Throughout the implementation, in the event you are annoyed by having to start out over the workflow to debug some steps in the center, the is important when you would like to failover the workflow execution. You may store your state in a serialised format and get better your workflow by unserialising it to a context object.
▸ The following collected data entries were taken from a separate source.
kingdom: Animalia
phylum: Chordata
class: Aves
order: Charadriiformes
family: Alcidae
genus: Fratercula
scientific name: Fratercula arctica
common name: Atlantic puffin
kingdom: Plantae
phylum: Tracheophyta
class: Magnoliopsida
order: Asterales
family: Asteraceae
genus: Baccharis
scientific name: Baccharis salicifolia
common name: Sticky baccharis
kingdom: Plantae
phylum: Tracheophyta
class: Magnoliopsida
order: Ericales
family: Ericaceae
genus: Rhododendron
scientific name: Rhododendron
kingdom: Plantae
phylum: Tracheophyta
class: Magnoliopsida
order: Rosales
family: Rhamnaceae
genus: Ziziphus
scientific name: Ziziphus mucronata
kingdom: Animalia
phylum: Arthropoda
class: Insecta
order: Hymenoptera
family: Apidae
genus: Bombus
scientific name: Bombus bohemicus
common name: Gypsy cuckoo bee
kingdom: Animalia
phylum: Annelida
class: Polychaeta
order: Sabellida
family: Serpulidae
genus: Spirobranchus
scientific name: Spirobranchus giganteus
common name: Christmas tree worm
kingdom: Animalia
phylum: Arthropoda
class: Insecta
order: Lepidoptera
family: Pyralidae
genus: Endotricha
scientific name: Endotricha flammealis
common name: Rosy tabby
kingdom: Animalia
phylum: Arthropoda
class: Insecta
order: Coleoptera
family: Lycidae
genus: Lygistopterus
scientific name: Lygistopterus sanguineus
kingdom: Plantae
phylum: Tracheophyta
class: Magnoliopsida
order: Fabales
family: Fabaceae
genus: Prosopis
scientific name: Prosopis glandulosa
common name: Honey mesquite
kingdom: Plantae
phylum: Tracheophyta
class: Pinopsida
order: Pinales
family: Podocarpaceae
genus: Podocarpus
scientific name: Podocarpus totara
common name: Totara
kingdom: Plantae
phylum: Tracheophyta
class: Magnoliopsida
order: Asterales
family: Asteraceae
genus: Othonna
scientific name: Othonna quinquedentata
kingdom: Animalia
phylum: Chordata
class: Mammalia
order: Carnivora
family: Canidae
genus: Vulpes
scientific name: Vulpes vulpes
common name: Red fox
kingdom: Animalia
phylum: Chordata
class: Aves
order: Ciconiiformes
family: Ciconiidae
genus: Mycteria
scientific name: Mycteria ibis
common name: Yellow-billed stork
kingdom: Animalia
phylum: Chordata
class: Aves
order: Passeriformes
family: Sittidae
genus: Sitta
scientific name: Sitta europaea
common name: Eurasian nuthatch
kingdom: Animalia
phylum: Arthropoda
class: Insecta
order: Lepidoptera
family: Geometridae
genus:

Your workflow will proceed executing based on the state as a substitute of starting over.
workflow = AgentWorkflow(
agents=[interviewer, advisor, retriever],
root_agent="interviewer",
)
try:
handler = w.run()
result = await handler
except Exception as e:
print(f"Error during initial run: {e}")
await fail_over()
# Optional, serialised and save the contexct for debugging
ctx_dict = ctx.to_dict(serializer=JsonSerializer())
json_dump_and_save(ctx_dict)
# Resume from the identical context
ctx_dict = load_failed_dict()
restored_ctx = Context.from_dict(workflow, ctx_dict,serializer=JsonSerializer())
handler = w.run(ctx=handler.ctx)
result = await handler
Summary
On this post, we have now discussed tips on how to use LlamaIndex to implement an AI journal’s core function. The important thing learning includes:
- Using Agentic RAG to leverage LLM capability to dynamically rewrite the unique query and synthesis result.
- Use a Customized Workflow to realize more explicit control over step transitions. Construct dynamic agents when obligatory.
The source code of this AI journal is in my GitHub repo here. I hope you enjoy this text and this small app I built. Cheers!